(Beginning of Records provided)

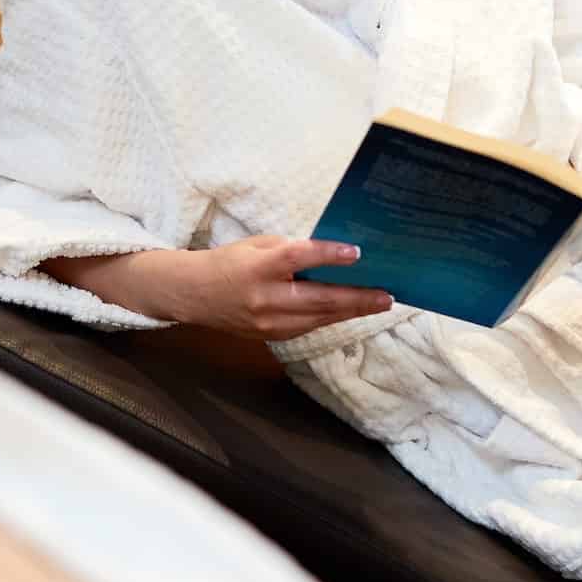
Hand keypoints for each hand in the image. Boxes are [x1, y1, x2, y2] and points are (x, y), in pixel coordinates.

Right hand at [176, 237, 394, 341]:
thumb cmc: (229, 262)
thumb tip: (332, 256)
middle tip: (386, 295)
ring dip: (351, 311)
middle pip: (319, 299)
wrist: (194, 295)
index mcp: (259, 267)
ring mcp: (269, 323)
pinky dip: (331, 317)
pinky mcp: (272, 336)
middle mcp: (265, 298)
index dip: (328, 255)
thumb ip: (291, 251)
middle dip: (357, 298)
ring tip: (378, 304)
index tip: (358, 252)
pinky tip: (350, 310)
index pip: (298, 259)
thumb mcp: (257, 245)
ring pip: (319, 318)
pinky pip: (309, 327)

(End of Records provided)

### [What you need to do]
Reproduce exactly the stretch of lines that starts at the one containing "middle mcp: (265, 298)" and ends with the final line of the data, including both ends and nothing more.

### [Expected answer]
middle mcp: (265, 298)
index dip: (328, 255)
thumb ip: (291, 251)
middle dip: (357, 298)
ring tip: (378, 304)
index tip: (358, 252)
pinky tip: (350, 310)
index pip: (298, 259)
thumb mcp: (257, 245)
ring pip: (319, 318)
pinky pip: (309, 327)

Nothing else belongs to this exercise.